#### 要做什么:
根据所给短文,简短回答下面的问题,答案也按(a)(b)(c)标出。
(a) 爸爸每天骑自行车上班要多长时间?
(b) 爸爸去农村巡回医疗时,到过苏北的哪两个地方?
(c) 妈妈最后同意爸爸带孩子们去做什么?

#### 所给短文:
⁂

爸爸被分到城北人民医院。每天骑自行车三十五分钟上班,他早出晚归,骑车要爬一个大岗子。他上班的医院文革开始后,和其它企事业单位一样,受到停产风的影响。有一段时间,许多医生护士不去上班, 说是“停产闹革命”。只有少数医生护士坚守岗位。爸爸是每天照常上班。
爸爸在城北人民医院上班后, 经常为一些年轻工人不想上班,闹病假条而生气。他去农村巡回医疗多次,去过苏北的赣榆、东海。他常说他宁愿为那些缺医少药的农民看病,也不愿意为没有大病,却闹着要病假条的城里年轻工人浪费时间。大约是 1968 年吧,因为文革,学校不上课,我和姐姐赋闲在家。很多和我们年龄相仿出身知识分子家庭的年轻人,或者学画画,或者学拉小提琴。邻居家一位女孩每天练小提琴,“多来米来,多来米来,多来米多提拉所拉西”的尖锐音乐充满楼道。而爸爸却想带我们和他一起去农村巡回医疗。妈妈无论如何不放心,不舍得。爸爸又提出,带我们去城北人民医院跟他学医,每天早出晚归。妈妈同意了。

⁂

#### 记录摘录:

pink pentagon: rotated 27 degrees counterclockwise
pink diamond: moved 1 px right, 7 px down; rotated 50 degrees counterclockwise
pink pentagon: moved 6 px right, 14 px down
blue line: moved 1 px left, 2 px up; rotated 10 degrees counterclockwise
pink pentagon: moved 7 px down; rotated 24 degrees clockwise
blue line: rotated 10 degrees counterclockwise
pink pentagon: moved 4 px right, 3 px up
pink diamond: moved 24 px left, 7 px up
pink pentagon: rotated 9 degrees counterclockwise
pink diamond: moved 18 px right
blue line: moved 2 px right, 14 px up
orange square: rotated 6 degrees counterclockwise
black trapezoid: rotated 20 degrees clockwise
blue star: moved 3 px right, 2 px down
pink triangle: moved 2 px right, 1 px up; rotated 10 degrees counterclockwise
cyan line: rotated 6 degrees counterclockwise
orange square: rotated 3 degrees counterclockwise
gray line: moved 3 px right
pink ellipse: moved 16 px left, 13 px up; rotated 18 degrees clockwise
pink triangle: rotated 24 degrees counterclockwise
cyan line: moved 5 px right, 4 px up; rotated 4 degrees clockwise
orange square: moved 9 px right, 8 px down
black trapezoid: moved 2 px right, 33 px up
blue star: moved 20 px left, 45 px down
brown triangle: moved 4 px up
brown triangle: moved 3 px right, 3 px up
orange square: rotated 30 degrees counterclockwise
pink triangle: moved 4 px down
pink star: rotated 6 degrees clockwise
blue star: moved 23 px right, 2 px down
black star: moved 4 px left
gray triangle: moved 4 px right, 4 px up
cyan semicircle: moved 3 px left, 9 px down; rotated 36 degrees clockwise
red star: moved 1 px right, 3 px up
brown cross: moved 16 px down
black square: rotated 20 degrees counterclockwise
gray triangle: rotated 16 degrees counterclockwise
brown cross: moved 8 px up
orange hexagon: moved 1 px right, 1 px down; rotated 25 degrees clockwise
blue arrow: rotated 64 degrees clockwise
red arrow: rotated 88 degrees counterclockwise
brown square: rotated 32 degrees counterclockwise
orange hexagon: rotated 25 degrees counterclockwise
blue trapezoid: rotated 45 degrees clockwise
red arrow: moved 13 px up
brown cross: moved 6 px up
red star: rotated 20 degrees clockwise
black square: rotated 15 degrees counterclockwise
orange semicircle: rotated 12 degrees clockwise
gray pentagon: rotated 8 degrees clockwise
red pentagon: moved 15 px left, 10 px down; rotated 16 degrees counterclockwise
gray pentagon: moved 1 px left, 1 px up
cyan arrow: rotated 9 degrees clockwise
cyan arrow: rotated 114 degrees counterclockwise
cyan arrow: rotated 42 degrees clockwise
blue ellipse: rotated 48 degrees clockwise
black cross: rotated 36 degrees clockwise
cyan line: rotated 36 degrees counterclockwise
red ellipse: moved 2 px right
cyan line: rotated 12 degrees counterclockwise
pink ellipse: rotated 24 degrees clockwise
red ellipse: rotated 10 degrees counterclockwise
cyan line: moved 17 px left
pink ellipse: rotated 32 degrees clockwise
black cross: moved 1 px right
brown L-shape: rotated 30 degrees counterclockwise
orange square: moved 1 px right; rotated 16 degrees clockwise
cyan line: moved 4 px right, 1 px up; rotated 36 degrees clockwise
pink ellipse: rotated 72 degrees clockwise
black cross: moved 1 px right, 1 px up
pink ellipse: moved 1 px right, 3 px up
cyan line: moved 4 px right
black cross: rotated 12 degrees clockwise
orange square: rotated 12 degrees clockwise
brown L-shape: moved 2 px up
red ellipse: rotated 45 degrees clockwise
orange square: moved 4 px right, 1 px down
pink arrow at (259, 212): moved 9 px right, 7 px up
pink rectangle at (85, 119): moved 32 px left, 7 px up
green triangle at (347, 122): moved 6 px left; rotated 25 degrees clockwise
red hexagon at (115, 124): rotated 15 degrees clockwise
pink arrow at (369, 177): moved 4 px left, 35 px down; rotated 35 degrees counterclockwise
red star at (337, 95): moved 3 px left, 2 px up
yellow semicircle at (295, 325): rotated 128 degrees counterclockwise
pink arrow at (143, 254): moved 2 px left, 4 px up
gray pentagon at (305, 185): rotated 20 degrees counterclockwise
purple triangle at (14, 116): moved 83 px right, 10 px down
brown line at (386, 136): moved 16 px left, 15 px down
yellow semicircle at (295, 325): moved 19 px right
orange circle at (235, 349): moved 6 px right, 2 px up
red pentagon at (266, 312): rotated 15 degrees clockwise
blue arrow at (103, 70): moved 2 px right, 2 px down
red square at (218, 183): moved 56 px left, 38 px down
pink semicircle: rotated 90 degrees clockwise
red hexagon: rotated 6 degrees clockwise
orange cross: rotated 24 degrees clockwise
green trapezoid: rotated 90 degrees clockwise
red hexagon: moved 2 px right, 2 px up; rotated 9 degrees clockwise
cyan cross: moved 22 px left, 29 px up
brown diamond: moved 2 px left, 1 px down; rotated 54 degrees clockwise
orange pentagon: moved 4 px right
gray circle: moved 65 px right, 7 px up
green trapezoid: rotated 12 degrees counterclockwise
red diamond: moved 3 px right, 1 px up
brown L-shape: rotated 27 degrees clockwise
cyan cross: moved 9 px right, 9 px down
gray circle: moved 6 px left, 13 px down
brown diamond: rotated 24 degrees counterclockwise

⁂

#### 本题答案:
(a) 三十五分钟。
(b) 赣榆和东海。
(c) 去城北人民医院跟他学医。